WHAT YOU NEED TO DO
Set down the lines from the one holding "determined by: Florence, J." through the one holding "country: Ecuador", inclusive, copying each exactly.

EXTRACTED DATA

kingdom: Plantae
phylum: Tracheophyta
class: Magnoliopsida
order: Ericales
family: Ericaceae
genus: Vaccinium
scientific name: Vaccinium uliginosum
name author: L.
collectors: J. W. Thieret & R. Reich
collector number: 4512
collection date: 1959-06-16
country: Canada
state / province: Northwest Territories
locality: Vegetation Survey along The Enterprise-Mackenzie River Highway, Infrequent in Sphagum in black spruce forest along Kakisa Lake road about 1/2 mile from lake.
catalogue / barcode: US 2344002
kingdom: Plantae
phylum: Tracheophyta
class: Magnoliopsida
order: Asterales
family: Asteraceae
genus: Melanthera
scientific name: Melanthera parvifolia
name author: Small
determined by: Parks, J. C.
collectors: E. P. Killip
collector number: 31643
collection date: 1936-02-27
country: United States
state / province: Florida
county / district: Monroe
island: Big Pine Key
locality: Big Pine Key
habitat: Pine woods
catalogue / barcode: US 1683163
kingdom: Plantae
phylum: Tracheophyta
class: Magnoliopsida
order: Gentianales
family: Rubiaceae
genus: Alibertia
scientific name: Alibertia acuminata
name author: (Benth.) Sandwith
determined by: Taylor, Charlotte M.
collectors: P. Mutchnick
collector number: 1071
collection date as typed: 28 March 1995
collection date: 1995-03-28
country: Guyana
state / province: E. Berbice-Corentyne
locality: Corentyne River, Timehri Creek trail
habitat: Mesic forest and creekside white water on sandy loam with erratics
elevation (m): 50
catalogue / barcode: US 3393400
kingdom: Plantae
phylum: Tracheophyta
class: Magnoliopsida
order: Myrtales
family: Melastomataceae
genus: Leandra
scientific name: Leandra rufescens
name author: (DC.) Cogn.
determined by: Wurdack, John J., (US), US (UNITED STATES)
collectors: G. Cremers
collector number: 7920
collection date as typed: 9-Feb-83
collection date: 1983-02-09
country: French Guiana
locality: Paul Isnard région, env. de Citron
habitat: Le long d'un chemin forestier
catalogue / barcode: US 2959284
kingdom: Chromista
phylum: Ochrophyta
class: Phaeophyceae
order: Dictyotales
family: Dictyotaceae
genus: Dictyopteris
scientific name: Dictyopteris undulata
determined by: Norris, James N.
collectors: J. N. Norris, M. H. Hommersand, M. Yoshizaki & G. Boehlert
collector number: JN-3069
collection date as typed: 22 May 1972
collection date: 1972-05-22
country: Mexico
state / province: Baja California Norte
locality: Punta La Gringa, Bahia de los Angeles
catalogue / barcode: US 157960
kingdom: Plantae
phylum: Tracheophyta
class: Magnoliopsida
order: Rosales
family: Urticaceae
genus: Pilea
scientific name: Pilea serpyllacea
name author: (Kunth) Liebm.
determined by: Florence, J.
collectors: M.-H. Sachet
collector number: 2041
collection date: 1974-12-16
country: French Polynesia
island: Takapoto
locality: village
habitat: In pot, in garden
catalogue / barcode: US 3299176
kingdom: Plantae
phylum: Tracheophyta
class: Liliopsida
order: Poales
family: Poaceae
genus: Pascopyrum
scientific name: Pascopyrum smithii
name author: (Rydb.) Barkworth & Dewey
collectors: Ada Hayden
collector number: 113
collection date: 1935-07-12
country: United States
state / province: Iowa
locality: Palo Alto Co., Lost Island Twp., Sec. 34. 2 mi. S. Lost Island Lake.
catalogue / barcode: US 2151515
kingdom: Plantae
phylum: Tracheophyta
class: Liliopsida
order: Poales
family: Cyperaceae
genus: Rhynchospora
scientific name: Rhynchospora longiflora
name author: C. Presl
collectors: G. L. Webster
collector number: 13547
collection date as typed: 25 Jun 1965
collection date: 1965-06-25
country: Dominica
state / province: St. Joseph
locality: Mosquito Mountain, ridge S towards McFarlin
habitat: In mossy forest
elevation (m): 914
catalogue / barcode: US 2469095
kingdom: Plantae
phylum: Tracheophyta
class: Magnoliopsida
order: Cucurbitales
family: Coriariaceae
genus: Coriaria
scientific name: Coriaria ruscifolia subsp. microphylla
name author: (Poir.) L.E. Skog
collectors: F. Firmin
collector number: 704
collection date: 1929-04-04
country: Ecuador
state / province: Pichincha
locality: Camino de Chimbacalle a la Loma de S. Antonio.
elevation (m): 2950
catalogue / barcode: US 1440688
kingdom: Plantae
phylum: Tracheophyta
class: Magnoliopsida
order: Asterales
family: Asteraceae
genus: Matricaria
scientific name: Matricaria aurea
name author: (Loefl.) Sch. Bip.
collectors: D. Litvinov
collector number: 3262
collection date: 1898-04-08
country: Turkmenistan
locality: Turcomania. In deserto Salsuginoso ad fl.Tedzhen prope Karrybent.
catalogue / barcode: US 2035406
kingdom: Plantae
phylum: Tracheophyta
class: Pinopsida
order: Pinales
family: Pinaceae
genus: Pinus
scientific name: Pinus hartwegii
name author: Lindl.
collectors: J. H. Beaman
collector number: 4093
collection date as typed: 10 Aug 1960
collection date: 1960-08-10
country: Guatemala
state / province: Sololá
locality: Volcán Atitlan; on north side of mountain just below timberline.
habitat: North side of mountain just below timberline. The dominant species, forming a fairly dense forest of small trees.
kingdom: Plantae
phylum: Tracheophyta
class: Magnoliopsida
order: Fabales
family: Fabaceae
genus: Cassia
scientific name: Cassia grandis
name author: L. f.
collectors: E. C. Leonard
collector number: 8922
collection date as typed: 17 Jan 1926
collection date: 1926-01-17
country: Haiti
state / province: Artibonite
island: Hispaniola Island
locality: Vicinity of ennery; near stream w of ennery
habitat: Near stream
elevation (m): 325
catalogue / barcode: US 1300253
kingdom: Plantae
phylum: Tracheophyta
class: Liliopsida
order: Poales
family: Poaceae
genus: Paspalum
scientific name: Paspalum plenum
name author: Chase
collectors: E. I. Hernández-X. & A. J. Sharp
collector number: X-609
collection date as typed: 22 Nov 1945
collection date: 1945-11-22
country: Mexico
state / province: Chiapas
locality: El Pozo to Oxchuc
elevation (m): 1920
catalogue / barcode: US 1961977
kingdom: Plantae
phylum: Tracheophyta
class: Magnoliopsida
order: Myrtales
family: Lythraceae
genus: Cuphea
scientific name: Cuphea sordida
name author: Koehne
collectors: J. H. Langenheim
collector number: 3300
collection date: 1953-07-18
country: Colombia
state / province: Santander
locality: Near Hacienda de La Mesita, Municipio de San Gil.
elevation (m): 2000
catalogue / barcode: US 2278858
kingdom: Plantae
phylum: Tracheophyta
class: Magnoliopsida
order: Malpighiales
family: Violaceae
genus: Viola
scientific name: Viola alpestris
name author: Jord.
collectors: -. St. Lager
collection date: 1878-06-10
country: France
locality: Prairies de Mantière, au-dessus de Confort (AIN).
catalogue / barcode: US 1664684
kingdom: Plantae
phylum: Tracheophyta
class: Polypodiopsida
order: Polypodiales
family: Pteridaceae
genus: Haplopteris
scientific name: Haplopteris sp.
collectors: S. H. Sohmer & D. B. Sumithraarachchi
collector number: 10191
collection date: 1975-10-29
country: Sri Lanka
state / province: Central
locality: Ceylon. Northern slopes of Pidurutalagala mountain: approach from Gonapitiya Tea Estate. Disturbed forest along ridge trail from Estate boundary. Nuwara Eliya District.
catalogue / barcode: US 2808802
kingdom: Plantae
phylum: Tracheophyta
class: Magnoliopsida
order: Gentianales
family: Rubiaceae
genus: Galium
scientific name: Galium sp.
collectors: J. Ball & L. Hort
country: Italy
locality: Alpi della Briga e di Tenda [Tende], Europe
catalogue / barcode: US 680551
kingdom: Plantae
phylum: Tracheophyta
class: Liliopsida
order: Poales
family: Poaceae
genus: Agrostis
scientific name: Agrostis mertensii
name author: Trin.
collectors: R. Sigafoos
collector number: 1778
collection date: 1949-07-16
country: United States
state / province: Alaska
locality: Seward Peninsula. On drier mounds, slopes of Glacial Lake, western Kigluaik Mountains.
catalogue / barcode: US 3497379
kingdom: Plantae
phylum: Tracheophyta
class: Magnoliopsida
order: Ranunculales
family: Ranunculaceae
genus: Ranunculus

EXERCISE ANSWER
determined by: Florence, J.
collectors: M.-H. Sachet
collector number: 2041
collection date: 1974-12-16
country: French Polynesia
island: Takapoto
locality: village
habitat: In pot, in garden
catalogue / barcode: US 3299176
kingdom: Plantae
phylum: Tracheophyta
class: Liliopsida
order: Poales
family: Poaceae
genus: Pascopyrum
scientific name: Pascopyrum smithii
name author: (Rydb.) Barkworth & Dewey
collectors: Ada Hayden
collector number: 113
collection date: 1935-07-12
country: United States
state / province: Iowa
locality: Palo Alto Co., Lost Island Twp., Sec. 34. 2 mi. S. Lost Island Lake.
catalogue / barcode: US 2151515
kingdom: Plantae
phylum: Tracheophyta
class: Liliopsida
order: Poales
family: Cyperaceae
genus: Rhynchospora
scientific name: Rhynchospora longiflora
name author: C. Presl
collectors: G. L. Webster
collector number: 13547
collection date as typed: 25 Jun 1965
collection date: 1965-06-25
country: Dominica
state / province: St. Joseph
locality: Mosquito Mountain, ridge S towards McFarlin
habitat: In mossy forest
elevation (m): 914
catalogue / barcode: US 2469095
kingdom: Plantae
phylum: Tracheophyta
class: Magnoliopsida
order: Cucurbitales
family: Coriariaceae
genus: Coriaria
scientific name: Coriaria ruscifolia subsp. microphylla
name author: (Poir.) L.E. Skog
collectors: F. Firmin
collector number: 704
collection date: 1929-04-04
country: Ecuador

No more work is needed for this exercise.